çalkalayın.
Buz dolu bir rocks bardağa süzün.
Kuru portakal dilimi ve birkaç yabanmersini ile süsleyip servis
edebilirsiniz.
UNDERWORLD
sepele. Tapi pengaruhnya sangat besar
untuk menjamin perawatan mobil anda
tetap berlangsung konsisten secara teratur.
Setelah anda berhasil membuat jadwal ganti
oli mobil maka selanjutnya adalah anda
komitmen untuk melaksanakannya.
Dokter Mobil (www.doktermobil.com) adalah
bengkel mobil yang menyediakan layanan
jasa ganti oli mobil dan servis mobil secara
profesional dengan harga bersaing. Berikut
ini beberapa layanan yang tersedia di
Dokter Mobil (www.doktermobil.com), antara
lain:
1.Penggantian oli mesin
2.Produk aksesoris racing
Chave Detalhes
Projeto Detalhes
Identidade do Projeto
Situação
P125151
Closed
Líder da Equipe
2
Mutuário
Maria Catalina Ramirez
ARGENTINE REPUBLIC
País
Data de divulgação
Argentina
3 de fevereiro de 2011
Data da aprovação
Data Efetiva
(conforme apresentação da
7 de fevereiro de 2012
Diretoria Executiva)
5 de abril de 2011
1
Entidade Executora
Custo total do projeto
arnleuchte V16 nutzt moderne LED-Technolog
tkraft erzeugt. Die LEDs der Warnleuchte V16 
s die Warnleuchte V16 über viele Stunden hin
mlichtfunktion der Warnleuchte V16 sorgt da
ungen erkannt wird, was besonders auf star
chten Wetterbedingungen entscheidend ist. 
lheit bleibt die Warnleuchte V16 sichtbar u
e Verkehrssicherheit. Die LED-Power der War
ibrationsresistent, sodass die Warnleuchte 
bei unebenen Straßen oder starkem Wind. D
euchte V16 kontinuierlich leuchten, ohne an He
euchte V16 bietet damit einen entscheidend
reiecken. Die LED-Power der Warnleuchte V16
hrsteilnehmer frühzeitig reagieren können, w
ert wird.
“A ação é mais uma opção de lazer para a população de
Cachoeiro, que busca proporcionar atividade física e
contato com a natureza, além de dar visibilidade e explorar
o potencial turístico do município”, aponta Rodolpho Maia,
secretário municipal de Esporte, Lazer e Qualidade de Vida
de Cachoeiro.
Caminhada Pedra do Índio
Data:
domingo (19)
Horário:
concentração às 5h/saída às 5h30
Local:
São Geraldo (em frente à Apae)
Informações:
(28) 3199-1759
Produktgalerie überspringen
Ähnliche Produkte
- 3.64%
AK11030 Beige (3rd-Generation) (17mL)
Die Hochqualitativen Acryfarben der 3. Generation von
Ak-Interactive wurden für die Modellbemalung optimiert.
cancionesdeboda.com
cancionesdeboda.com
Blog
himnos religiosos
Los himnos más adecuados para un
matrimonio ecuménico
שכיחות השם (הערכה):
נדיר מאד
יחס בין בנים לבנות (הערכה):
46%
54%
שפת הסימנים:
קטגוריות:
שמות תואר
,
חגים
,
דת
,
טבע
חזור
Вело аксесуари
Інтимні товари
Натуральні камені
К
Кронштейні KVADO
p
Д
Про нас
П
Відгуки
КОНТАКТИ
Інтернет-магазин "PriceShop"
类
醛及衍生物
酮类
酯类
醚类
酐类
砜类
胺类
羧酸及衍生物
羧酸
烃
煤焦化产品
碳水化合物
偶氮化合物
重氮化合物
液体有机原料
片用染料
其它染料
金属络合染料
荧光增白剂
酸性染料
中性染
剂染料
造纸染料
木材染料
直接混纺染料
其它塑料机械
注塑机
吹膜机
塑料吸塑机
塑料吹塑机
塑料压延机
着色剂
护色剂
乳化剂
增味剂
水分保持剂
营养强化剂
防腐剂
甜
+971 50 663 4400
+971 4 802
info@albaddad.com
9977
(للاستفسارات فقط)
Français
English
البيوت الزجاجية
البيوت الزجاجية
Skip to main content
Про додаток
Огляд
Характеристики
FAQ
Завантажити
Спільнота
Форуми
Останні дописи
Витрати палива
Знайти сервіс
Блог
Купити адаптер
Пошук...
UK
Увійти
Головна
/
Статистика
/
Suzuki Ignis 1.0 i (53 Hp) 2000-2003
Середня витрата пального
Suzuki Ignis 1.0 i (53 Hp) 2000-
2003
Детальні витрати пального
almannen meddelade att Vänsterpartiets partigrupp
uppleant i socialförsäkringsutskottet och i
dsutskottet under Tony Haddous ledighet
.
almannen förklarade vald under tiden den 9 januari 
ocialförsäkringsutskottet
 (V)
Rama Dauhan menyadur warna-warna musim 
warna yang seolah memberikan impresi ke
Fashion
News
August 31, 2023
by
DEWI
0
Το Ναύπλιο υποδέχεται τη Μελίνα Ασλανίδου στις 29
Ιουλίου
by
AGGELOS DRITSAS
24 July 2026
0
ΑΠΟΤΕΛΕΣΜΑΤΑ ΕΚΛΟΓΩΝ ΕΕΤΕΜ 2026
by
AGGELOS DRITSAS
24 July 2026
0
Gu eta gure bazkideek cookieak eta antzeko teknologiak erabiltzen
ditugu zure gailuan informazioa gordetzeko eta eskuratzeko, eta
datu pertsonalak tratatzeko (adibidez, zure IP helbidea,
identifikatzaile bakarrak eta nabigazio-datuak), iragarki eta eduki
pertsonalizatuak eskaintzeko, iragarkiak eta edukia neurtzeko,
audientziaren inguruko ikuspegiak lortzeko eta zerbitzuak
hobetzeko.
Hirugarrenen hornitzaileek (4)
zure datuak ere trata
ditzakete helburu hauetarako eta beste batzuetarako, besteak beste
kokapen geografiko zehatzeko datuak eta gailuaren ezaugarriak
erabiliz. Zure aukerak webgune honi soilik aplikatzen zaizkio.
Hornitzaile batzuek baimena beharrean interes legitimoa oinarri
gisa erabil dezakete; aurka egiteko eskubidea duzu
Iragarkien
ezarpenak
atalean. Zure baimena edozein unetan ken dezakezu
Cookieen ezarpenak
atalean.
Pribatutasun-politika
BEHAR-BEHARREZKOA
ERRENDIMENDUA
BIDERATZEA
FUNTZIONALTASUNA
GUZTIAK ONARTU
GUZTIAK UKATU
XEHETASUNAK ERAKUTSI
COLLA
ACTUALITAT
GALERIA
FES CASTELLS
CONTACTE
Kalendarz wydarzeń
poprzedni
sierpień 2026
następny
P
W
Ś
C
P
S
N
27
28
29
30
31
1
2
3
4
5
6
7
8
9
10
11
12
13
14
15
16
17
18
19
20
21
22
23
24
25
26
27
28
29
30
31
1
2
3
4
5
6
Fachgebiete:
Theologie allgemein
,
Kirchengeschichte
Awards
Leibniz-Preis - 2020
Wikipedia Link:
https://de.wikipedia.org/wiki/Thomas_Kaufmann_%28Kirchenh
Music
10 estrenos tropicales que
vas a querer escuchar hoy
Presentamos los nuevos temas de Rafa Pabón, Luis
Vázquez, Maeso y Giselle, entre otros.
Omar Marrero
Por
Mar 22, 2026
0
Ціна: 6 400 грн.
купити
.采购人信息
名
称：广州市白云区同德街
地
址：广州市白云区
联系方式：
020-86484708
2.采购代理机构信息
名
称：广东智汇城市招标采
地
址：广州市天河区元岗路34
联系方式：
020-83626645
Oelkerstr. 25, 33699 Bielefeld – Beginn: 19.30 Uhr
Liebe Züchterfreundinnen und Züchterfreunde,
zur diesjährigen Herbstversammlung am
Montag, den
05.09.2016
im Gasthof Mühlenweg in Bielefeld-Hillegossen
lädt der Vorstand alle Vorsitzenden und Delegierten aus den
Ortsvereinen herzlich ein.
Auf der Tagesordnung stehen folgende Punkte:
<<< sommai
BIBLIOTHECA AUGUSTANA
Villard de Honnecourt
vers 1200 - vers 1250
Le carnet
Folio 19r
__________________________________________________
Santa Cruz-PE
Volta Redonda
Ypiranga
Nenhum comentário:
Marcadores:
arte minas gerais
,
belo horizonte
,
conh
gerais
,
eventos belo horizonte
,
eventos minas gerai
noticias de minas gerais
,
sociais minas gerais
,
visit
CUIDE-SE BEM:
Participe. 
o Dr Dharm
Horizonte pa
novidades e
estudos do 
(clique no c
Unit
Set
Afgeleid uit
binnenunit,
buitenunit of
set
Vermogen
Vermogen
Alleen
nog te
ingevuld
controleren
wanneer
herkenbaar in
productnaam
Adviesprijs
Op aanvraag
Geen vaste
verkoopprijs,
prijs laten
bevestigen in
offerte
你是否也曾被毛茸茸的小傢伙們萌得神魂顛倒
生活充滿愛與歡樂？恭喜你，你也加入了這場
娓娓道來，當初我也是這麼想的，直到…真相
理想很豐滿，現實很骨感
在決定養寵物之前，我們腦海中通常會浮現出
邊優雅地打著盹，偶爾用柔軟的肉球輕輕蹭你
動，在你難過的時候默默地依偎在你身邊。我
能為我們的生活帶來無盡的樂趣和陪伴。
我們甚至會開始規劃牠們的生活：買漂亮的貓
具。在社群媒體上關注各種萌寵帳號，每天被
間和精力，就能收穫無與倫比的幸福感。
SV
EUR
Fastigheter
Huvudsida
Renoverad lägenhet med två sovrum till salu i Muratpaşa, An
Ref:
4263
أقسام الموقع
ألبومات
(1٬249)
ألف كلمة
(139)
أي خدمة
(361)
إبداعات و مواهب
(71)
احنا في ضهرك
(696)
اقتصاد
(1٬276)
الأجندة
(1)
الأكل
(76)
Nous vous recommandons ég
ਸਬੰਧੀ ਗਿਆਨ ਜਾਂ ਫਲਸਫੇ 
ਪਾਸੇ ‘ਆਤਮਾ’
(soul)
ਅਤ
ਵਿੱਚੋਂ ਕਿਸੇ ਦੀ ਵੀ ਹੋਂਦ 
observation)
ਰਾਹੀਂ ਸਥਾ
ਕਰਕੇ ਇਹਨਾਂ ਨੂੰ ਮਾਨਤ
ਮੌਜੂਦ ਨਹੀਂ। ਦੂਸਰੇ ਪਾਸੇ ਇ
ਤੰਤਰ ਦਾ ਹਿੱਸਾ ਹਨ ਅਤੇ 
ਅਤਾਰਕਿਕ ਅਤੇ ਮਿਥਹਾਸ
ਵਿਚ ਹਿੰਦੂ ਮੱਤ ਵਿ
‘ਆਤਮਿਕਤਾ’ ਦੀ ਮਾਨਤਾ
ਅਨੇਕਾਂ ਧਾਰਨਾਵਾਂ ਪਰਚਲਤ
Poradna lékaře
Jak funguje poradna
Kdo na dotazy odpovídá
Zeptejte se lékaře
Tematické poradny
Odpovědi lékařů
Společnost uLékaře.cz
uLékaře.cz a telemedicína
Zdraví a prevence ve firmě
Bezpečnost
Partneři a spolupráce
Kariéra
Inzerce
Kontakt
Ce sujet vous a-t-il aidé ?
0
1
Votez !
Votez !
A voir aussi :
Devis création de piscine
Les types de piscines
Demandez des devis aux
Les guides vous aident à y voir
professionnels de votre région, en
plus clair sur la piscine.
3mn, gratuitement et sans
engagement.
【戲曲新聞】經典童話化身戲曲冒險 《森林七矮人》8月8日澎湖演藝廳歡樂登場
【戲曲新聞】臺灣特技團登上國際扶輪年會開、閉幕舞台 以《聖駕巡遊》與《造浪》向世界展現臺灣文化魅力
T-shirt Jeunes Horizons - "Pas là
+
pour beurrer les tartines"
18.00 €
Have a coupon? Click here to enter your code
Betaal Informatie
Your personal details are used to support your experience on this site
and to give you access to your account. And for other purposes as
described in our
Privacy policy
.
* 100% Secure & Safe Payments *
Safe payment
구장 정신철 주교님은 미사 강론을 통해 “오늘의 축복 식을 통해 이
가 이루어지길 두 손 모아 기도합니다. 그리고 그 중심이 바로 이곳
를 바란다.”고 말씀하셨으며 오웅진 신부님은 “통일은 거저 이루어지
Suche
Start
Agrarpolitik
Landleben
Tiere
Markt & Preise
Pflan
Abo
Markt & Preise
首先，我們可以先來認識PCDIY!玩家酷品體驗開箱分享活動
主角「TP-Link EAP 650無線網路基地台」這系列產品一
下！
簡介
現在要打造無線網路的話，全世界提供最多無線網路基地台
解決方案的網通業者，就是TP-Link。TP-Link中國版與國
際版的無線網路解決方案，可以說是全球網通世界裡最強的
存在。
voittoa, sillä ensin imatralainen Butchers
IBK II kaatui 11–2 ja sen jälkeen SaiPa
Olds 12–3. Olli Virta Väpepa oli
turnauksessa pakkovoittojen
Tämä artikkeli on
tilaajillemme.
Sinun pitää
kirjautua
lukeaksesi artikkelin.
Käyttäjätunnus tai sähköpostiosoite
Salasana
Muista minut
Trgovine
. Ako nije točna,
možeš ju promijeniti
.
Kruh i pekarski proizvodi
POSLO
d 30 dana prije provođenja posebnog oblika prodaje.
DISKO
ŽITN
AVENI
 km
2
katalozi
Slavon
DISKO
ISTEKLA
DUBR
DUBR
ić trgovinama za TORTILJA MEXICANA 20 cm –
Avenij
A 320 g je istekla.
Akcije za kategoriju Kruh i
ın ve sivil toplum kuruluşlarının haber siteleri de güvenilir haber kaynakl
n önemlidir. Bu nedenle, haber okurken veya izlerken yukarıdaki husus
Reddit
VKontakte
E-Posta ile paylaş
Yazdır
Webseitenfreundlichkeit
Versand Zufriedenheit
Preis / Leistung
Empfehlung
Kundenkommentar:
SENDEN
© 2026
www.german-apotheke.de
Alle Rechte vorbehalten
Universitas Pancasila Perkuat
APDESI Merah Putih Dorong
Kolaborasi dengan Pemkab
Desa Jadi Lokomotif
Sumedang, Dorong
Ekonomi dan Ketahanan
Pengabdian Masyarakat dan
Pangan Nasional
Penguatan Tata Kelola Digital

####

Your reply should hold only the lines from the first line of the records through the one with "ini beberapa layanan yang tersedia di", reproduced word for word.

çalkalayın.
Buz dolu bir rocks bardağa süzün.
Kuru portakal dilimi ve birkaç yabanmersini ile süsleyip servis
edebilirsiniz.
UNDERWORLD
sepele. Tapi pengaruhnya sangat besar
untuk menjamin perawatan mobil anda
tetap berlangsung konsisten secara teratur.
Setelah anda berhasil membuat jadwal ganti
oli mobil maka selanjutnya adalah anda
komitmen untuk melaksanakannya.
Dokter Mobil (www.doktermobil.com) adalah
bengkel mobil yang menyediakan layanan
jasa ganti oli mobil dan servis mobil secara
profesional dengan harga bersaing. Berikut
ini beberapa layanan yang tersedia di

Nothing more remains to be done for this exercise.